- **YOUR GOAL**
Transcribe the Tensions Pervade Society passage below, beginning at the words "Its impact was" and stopping after "his Senate seat.".

- **EXERCISE TEXT**
Tensions Pervade Society
Escalating sectional tensions extended even to American culture. No moment
could match the sensational impact of Harriet Beecher Stowe's Uncle Tom's
Cabin. Published in 1852, it was widely praised in the North and equally widely
condemned in the South. Uncle Tom's Cabin provided a melodramatic and
sentimental view of the essential horror of slavery. Stowe's text showed how
the absolute evilness of slavery dehumanized and corrupted good as well as bad
The effect of the runaway bestseller was electric. More than any other single
cultural episode, the controversy surrounding the novel created converts for
the Northern antislavery cause, on one hand, and converts for the Southern
pro-slavery cause, on the other. Uncle Tom's Cabin sold over 300,000 copies in
its first year of publication alone, and a million by mid-1853.
Its impact was everywhere; it penetrated American consciousness through all
kinds of contemporary media: copycat fiction, dramatic readings and plays, and
all manner of everyday popular cultural productions, like woodcuts and
drawings. Little wonder, therefore, that when Abraham Lincoln met Harriet
Beecher Stowe during the Civil War, he observed: "So you're the little lady who
started this war."
Violence also bled onto the floor of the Congress. In spring 1856, the radical
abolitionist senator from Massachusetts, Charles Sumner, denounced "the
crime against Kansas" being committed in the name of the "harlot of slavery."
When, in a speech, Sumner personally attacked pro-slavery Senator Andrew Butler
of South Carolina, Butler's cousin, Representative Preston Brooks, took
Brooks viciously attacked Sumner with a cane as Sumner sat in his Senate seat.
Sumner soon collapsed from the attack and the loss of blood. While the North
howled in protest, the white South expressed approval of Brooks' response to
Sumner's "slander" on the South. The Richmond Enquirer boldly noted that "it
was a proper act, done at the proper time, and in the proper place."
In the North, fears of a "Slave Power Conspiracy" only grew. Increasingly,
Northerners saw the designs of the "Slave Power Conspiracy" as a threat to
their very own freedom. What, many thought, was to stop the slave South from
not only taking over the territories and new states in the West, but ultimately
from swallowing up the North?
The strengthened Fugitive Slave Law within the Compromise of 1850 greatly
alarmed Northerners, black and white. Freed and runaway blacks had legitimate
fears about being re-enslaved. The fear of being abducted and sold south as
slaves also alarmed free Northern blacks whose communities and persons were
under growing assault. Furthermore, many Northern whites saw this Fugitive
Slave act as further proof of a "Slave Power Conspiracy" which posed a direct
threat to the personal liberties of free blacks, and an indirect threat to
their very own liberty.

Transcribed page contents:
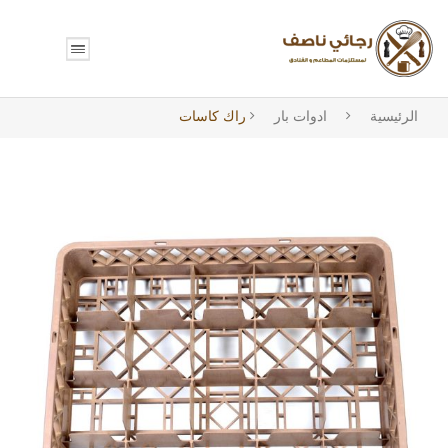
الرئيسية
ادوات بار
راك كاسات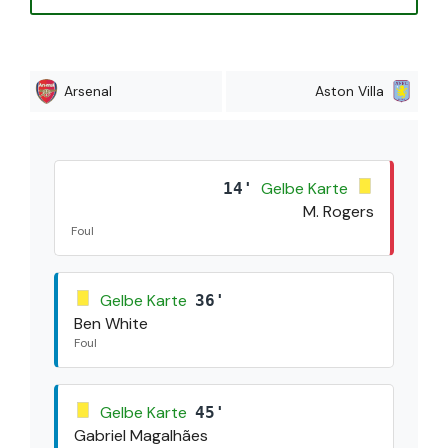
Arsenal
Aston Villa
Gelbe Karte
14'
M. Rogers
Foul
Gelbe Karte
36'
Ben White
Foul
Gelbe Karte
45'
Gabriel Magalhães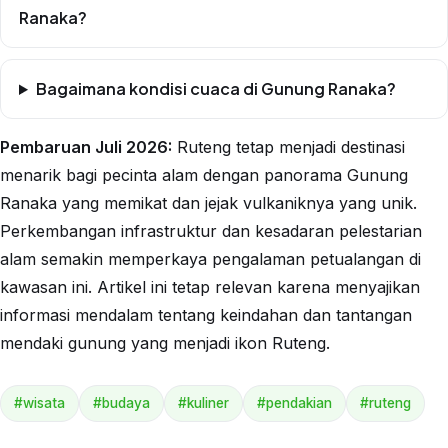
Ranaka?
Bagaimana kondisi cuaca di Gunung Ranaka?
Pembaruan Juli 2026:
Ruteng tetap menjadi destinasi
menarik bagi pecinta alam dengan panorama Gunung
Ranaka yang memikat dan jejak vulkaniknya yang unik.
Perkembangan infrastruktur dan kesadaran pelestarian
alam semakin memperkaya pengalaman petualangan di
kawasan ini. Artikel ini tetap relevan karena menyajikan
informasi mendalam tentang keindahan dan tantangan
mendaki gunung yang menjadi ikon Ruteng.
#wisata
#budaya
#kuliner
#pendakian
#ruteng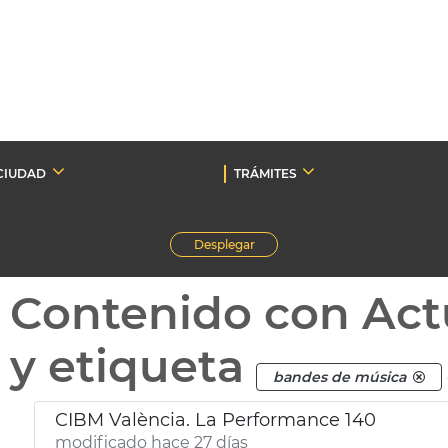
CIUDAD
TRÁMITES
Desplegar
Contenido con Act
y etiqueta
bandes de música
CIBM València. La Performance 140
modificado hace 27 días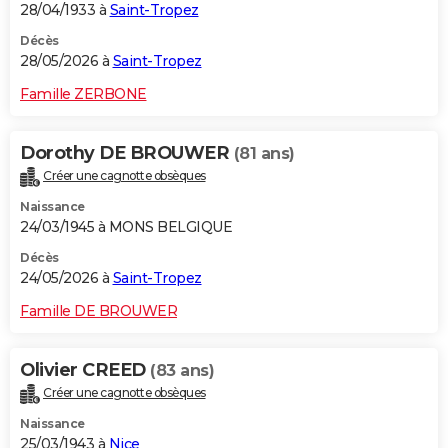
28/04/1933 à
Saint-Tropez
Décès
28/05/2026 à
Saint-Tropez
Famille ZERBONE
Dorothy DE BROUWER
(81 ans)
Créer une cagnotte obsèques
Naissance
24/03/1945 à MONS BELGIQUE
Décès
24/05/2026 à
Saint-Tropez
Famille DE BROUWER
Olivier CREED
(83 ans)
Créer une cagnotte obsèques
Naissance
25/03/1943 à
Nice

- **REPLY**
Its impact was everywhere; it penetrated American consciousness through all
kinds of contemporary media: copycat fiction, dramatic readings and plays, and
all manner of everyday popular cultural productions, like woodcuts and
drawings. Little wonder, therefore, that when Abraham Lincoln met Harriet
Beecher Stowe during the Civil War, he observed: "So you're the little lady who
started this war."
Violence also bled onto the floor of the Congress. In spring 1856, the radical
abolitionist senator from Massachusetts, Charles Sumner, denounced "the
crime against Kansas" being committed in the name of the "harlot of slavery."
When, in a speech, Sumner personally attacked pro-slavery Senator Andrew Butler
of South Carolina, Butler's cousin, Representative Preston Brooks, took
Brooks viciously attacked Sumner with a cane as Sumner sat in his Senate seat.